▸ **Passage**:
----------------------------------------
Co-Conveners: Nicolas Cullen (New Zealand), Marcos Villacis (Ecuador), Fabien Maussion (Austria)



The importance of tropical glaciers for ecosystems, agriculture, freshwater and energy production is widely recognized but detecting their response to changes in the climate system remains challenging. This symposium will focus on the latest efforts and techniques to assess these changes and responses, using observations, atmospheric and glaciological modelling and remote sensing, Topics may include but are not limited to:

  • glacier energy and mass balance and their linkages to large-scale climate variability and change
  • assessment of the changes in the area and hypsometry of tropical glaciers using historical archives and/or integrating field-based observations with remote sensing
  • reconstruction of tropical climate from ice cores and other natural archives
  •  the effects of mass changes on hazards and water resources and related natural and socio-economic systems in the recent past, present and future.

We welcome contributions on all spatial and temporal scales.

C09 – Debris Covered Glaciers


Convener: Francesca Pellicciotti (UK)

Co-Conveners: Duncan Quincey (UK), Patrick Wagnon (France)
----------------------------------------
▸ **Exercise requirements**: Retype word for word the part of the tropical glaciers passage starting at "We welcome contributions" and ending at "Patrick Wagnon (France)". The rows that follow come from a different source than the tropical glaciers passage.

▸ **Stored rows**:
----------------------------------------
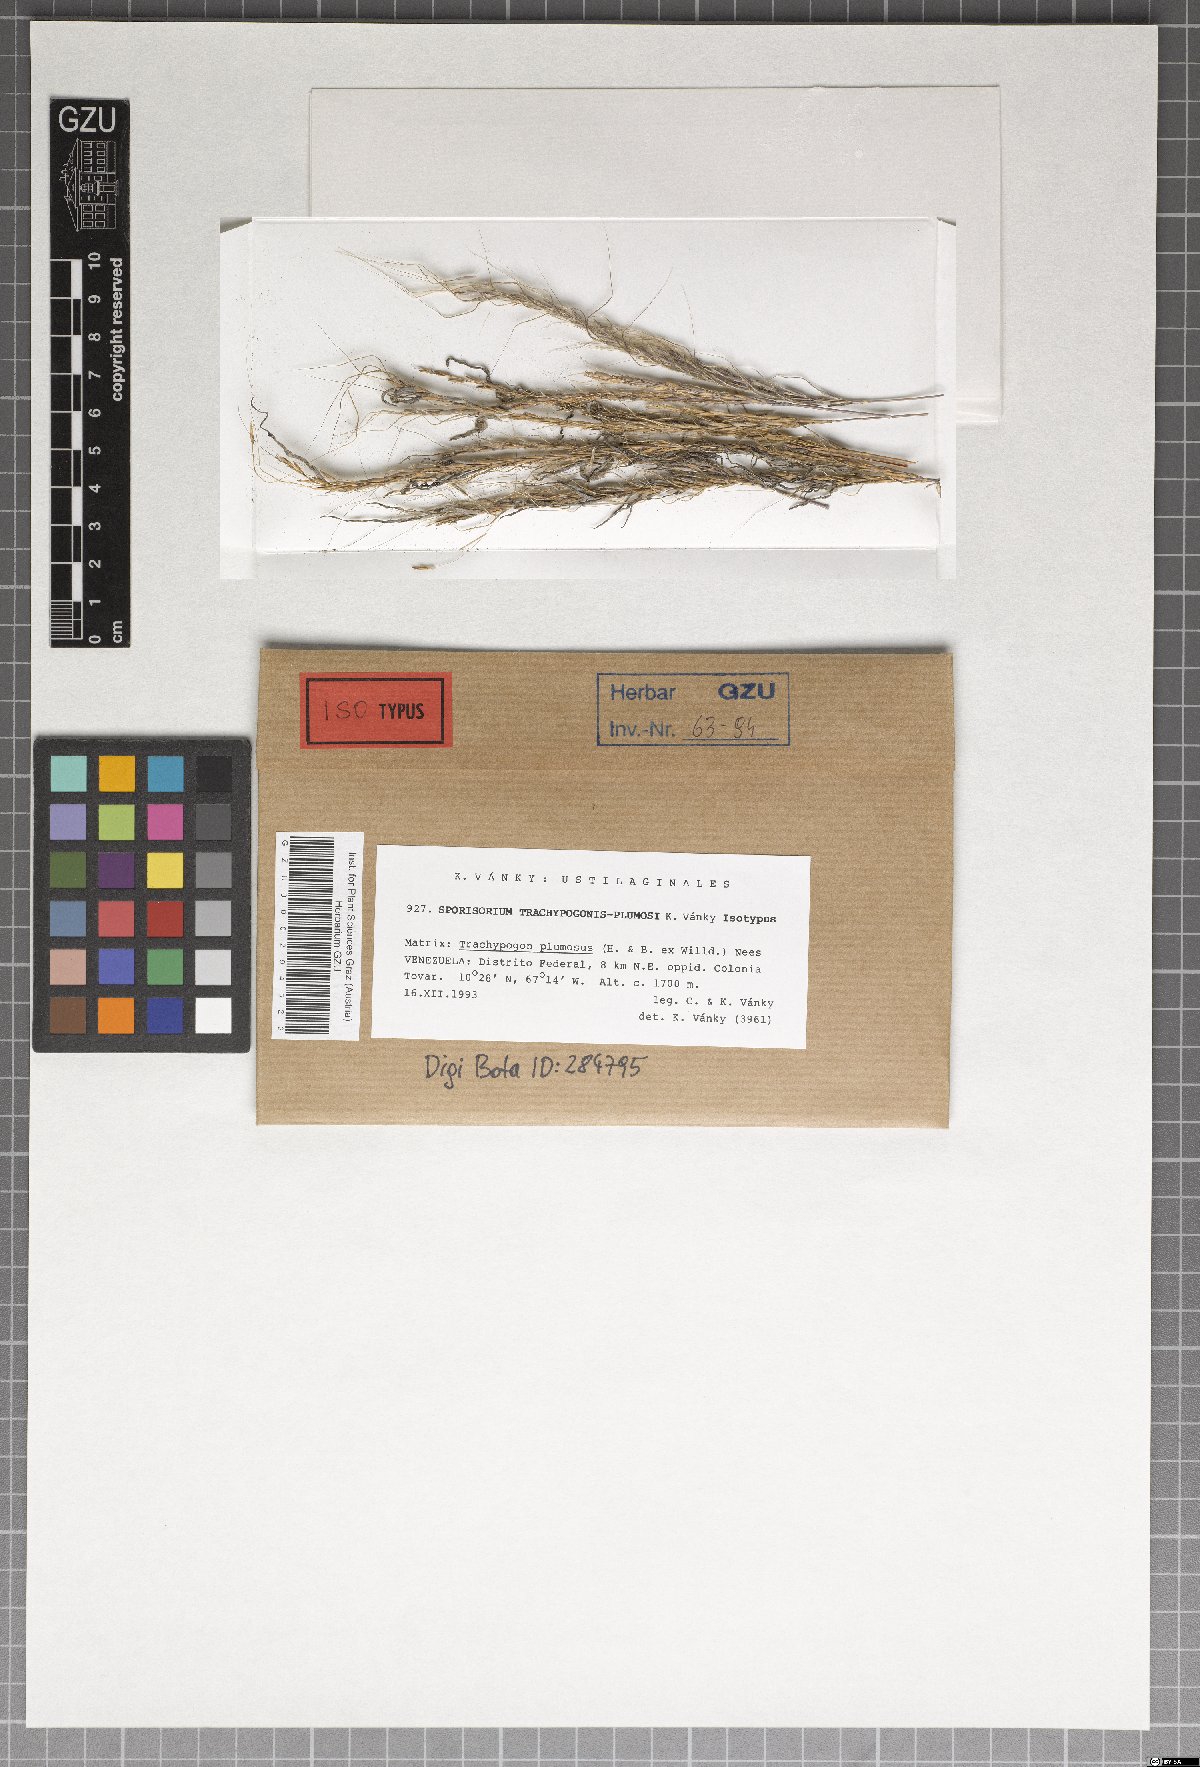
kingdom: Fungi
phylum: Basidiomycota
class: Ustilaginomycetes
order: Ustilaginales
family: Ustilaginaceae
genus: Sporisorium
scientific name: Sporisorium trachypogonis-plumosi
----------------------------------------
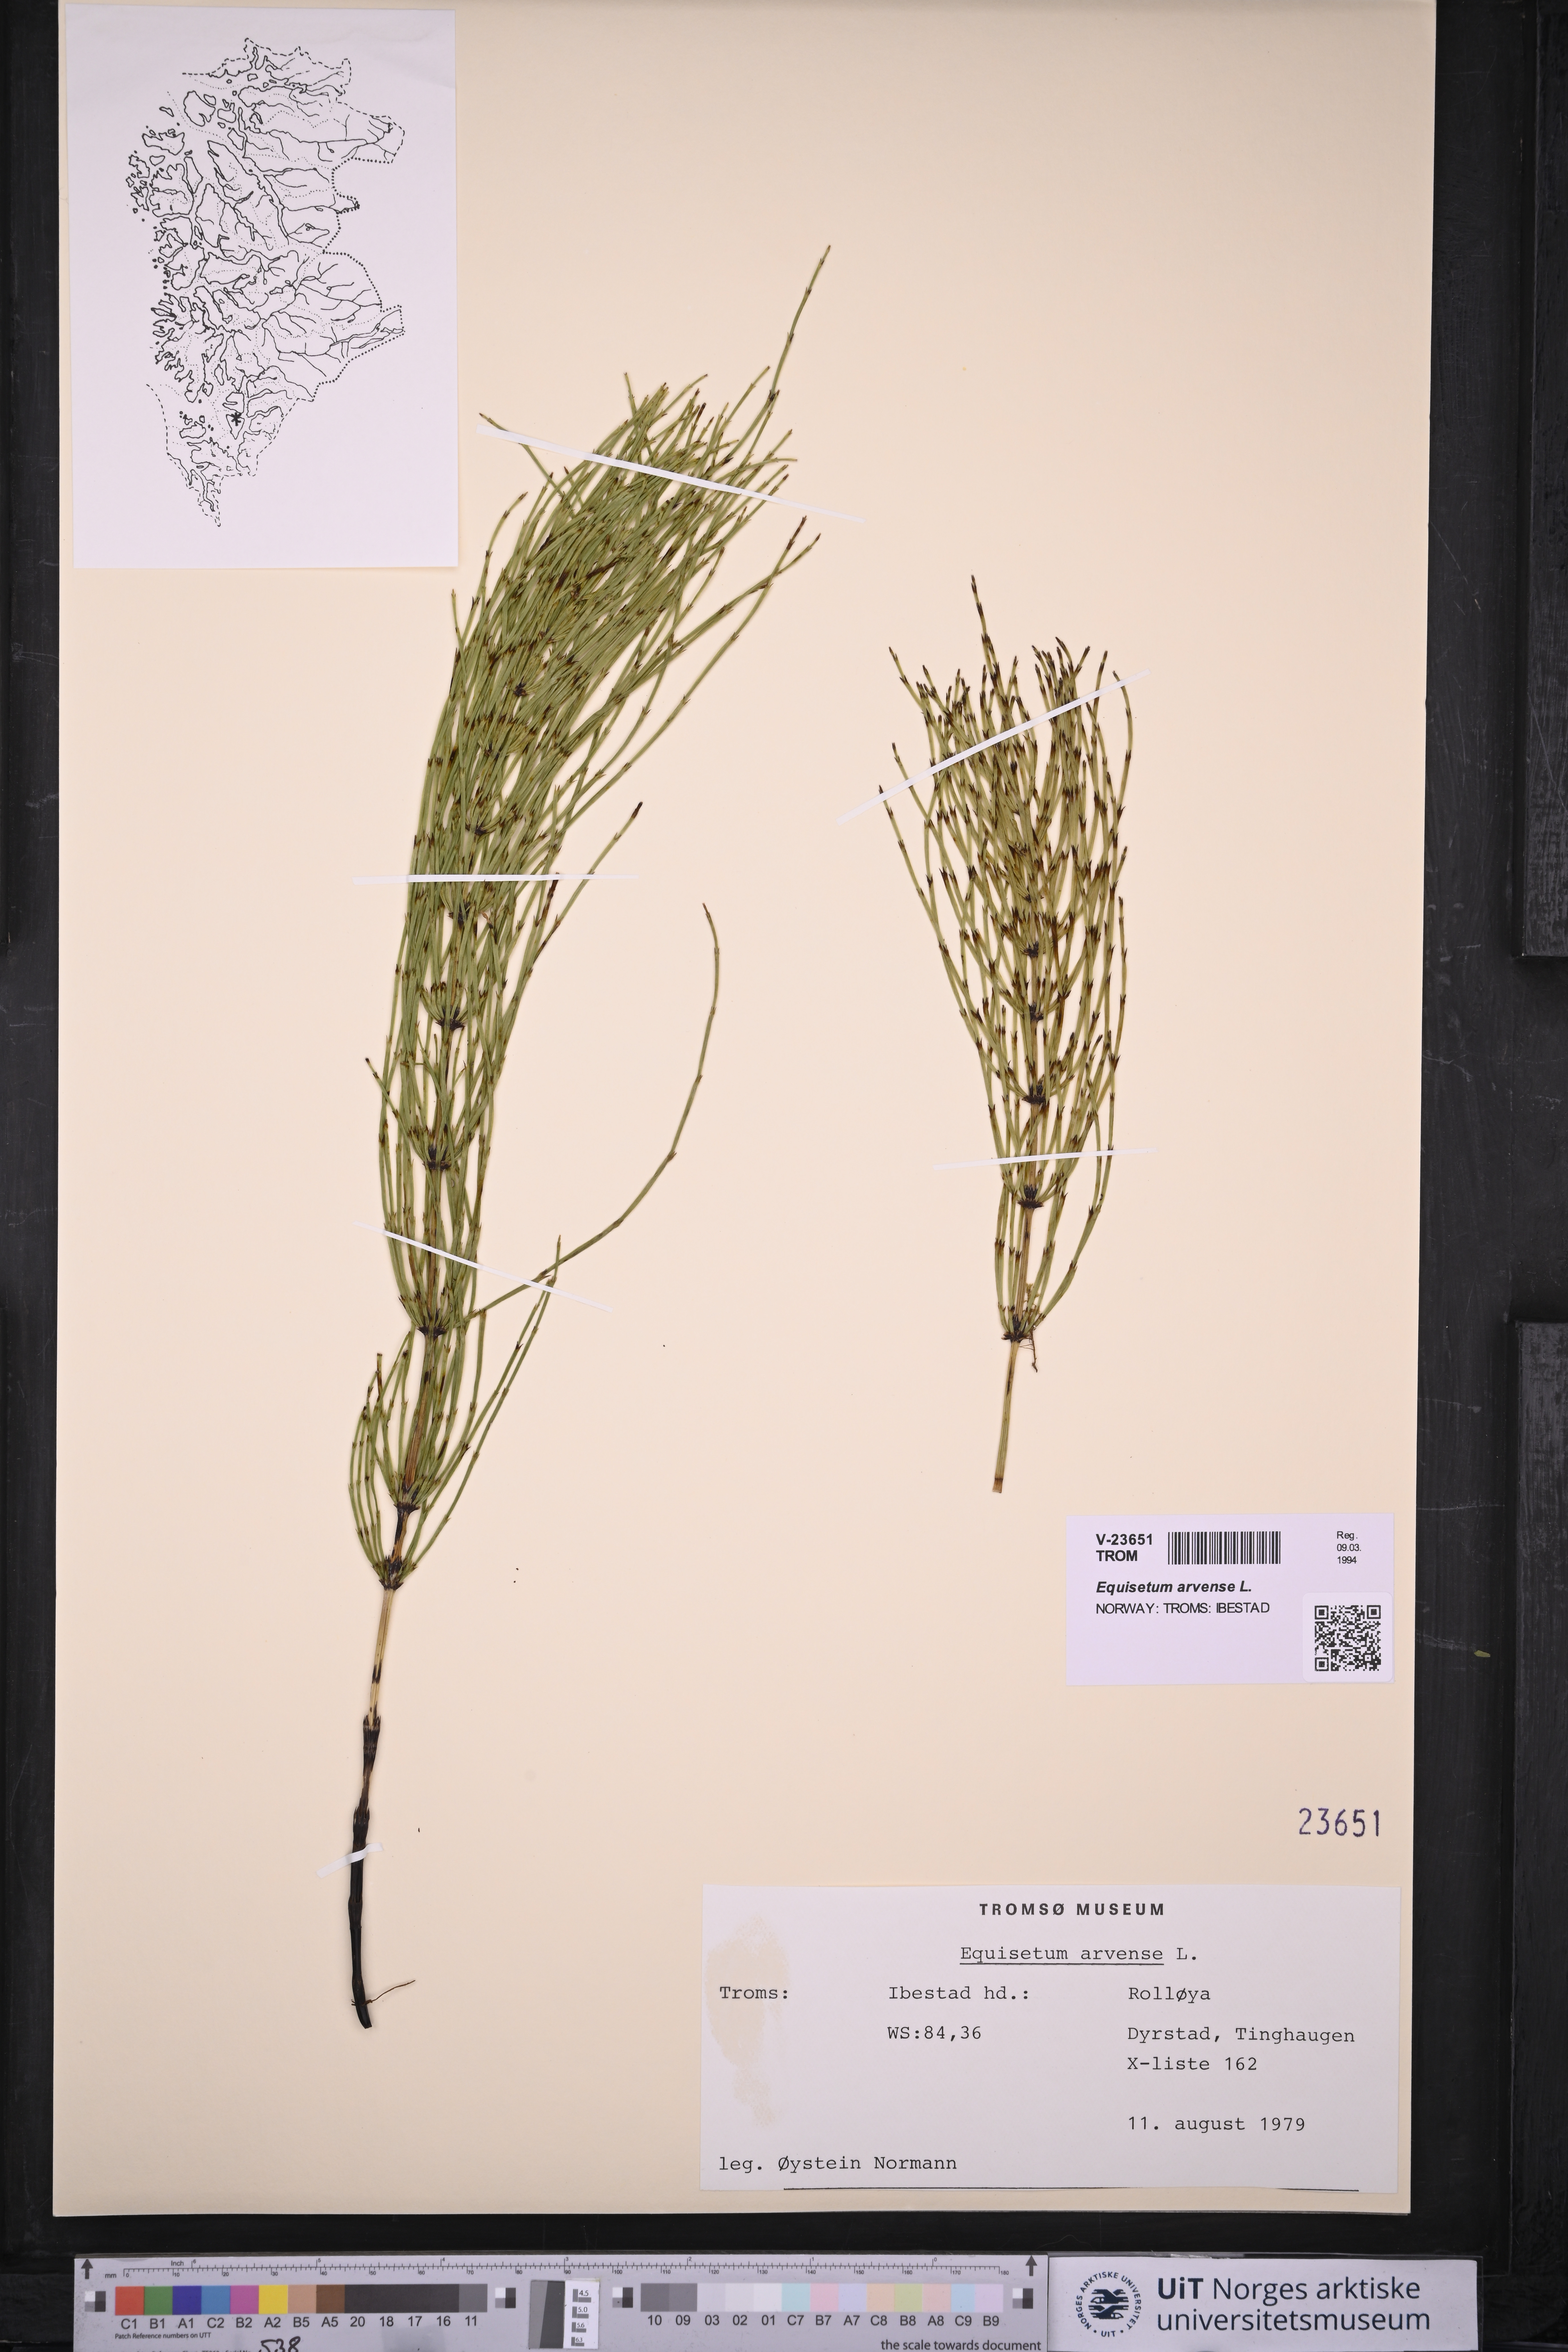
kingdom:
----------------------------------------
▸ **Complete response**:
We welcome contributions on all spatial and temporal scales.

C09 – Debris Covered Glaciers


Convener: Francesca Pellicciotti (UK)

Co-Conveners: Duncan Quincey (UK), Patrick Wagnon (France)